* YOUR GOAL:
Each record is to be copied exactly as written.

Segment Open

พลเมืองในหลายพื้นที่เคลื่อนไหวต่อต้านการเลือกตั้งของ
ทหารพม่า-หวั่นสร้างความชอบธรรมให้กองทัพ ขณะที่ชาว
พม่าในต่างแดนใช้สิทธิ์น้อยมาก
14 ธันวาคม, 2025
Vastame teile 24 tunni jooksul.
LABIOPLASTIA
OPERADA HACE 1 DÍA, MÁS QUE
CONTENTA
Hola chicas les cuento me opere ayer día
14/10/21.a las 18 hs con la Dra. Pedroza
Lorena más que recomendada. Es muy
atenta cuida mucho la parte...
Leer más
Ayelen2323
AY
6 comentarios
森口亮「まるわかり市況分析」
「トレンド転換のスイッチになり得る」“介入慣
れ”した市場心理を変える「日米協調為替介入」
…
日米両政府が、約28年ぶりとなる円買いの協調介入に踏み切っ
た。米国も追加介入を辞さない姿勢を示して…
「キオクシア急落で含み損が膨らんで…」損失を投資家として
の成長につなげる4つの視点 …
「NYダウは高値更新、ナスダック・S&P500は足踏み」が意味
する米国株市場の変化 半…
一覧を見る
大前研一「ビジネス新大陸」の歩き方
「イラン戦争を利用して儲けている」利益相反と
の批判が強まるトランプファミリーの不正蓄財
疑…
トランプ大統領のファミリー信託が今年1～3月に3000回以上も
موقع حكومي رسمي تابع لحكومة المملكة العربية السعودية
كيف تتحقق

Segment Closed

* WRITTEN SOLUTION:
พลเมืองในหลายพื้นที่เคลื่อนไหวต่อต้านการเลือกตั้งของ
ทหารพม่า-หวั่นสร้างความชอบธรรมให้กองทัพ ขณะที่ชาว
พม่าในต่างแดนใช้สิทธิ์น้อยมาก
14 ธันวาคม, 2025
Vastame teile 24 tunni jooksul.
LABIOPLASTIA
OPERADA HACE 1 DÍA, MÁS QUE
CONTENTA
Hola chicas les cuento me opere ayer día
14/10/21.a las 18 hs con la Dra. Pedroza
Lorena más que recomendada. Es muy
atenta cuida mucho la parte...
Leer más
Ayelen2323
AY
6 comentarios
森口亮「まるわかり市況分析」
「トレンド転換のスイッチになり得る」“介入慣
れ”した市場心理を変える「日米協調為替介入」
…
日米両政府が、約28年ぶりとなる円買いの協調介入に踏み切っ
た。米国も追加介入を辞さない姿勢を示して…
「キオクシア急落で含み損が膨らんで…」損失を投資家として
の成長につなげる4つの視点 …
「NYダウは高値更新、ナスダック・S&P500は足踏み」が意味
する米国株市場の変化 半…
一覧を見る
大前研一「ビジネス新大陸」の歩き方
「イラン戦争を利用して儲けている」利益相反と
の批判が強まるトランプファミリーの不正蓄財
疑…
トランプ大統領のファミリー信託が今年1～3月に3000回以上も
موقع حكومي رسمي تابع لحكومة المملكة العربية السعودية
كيف تتحقق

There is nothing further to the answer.